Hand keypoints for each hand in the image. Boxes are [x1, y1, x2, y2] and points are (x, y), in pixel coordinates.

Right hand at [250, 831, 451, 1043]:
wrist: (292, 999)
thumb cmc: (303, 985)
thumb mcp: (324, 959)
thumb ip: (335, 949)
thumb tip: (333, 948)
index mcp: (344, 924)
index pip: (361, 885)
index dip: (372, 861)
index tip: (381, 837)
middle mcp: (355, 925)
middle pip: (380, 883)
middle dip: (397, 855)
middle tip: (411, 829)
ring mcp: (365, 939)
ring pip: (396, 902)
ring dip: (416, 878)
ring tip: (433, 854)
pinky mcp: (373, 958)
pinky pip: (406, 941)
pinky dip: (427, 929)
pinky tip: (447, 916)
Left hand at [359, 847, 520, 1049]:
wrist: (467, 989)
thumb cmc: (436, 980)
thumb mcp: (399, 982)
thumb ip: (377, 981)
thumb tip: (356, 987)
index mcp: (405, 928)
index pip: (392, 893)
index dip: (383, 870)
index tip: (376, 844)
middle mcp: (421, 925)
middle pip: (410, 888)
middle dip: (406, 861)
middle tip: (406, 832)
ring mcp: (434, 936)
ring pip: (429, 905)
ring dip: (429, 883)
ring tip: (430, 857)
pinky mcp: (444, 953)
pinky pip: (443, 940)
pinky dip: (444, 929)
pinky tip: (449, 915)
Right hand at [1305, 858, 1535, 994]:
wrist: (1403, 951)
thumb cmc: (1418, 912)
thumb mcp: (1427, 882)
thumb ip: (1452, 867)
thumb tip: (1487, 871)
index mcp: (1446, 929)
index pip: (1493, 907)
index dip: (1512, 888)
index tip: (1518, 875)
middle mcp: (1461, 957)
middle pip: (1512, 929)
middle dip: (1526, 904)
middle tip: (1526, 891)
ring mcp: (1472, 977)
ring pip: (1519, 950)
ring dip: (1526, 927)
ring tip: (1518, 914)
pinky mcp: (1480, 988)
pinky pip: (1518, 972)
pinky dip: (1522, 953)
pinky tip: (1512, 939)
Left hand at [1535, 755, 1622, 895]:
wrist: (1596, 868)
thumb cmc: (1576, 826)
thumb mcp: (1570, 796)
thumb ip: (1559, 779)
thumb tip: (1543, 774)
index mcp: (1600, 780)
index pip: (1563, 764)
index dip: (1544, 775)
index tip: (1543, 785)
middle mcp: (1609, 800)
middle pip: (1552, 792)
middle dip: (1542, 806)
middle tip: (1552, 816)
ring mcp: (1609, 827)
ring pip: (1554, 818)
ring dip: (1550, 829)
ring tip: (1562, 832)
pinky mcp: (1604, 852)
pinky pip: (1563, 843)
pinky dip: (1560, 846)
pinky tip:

◆ Required action ◆
This exercise requires an exact copy of all the records.

◆ Solution to this task ◆
Hand keypoints for each hand in the image. Boxes are [x1, y1, x2, y2] and points are (x, y), in pixel coordinates.

Right hand at [250, 831, 451, 1043]:
wrist: (292, 999)
thumb cmc: (303, 985)
thumb mcp: (324, 959)
thumb ip: (335, 949)
thumb tip: (333, 948)
index mcp: (344, 924)
index pip: (361, 885)
index dip: (372, 861)
index tip: (381, 837)
middle mcp: (355, 925)
middle pip: (380, 883)
middle dip: (397, 855)
middle tip: (411, 829)
ring mcp: (365, 939)
ring pip: (396, 902)
ring dip: (416, 878)
ring tip: (433, 854)
pinky mcp: (373, 958)
pinky pip: (406, 941)
pinky dip: (427, 929)
pinky tip: (447, 916)
Left hand at [359, 847, 520, 1049]:
wrist: (467, 989)
thumb cmc: (436, 980)
thumb mcp: (399, 982)
thumb ip: (377, 981)
thumb tip: (356, 987)
index mcp: (405, 928)
index pip: (392, 893)
index dip: (383, 870)
index tip: (376, 844)
middle mcp: (421, 925)
middle pip: (410, 888)
middle dip: (406, 861)
middle tip: (406, 832)
ring mcp: (434, 936)
ring pip: (429, 905)
ring dip: (429, 883)
ring tip: (430, 857)
pinky mcp: (444, 953)
pinky pip: (443, 940)
pinky dip: (444, 929)
pinky tip: (449, 915)
Right hand at [1305, 858, 1535, 994]:
wrist: (1403, 951)
thumb cmc: (1418, 912)
thumb mcp: (1427, 882)
thumb ip: (1452, 867)
thumb tip: (1487, 871)
index mcp: (1446, 929)
index pip: (1493, 907)
index dip: (1512, 888)
index tip: (1518, 875)
middle mcp: (1461, 957)
middle pip: (1512, 929)
middle dip: (1526, 904)
middle tip: (1526, 891)
ring mcp: (1472, 977)
ring pip: (1519, 950)
ring dip: (1526, 927)
ring tip: (1518, 914)
pinky mcp: (1480, 988)
pinky pip: (1518, 972)
pinky dip: (1522, 953)
pinky tip: (1512, 939)
Left hand at [1535, 755, 1622, 895]:
wrist: (1596, 868)
thumb cmc: (1576, 826)
thumb mcp: (1570, 796)
thumb ip: (1559, 779)
thumb tip: (1543, 774)
index mcp: (1600, 780)
index pip: (1563, 764)
index dip: (1544, 775)
index tip: (1543, 785)
middle mcp: (1609, 800)
middle pip: (1552, 792)
middle dip: (1542, 806)
middle tip: (1552, 816)
ring mcp: (1609, 827)
ring pip: (1554, 818)
ring dip: (1550, 829)
ring tip: (1562, 832)
pinky mcp: (1604, 852)
pinky pip: (1563, 843)
pinky dip: (1560, 846)
pinky tip:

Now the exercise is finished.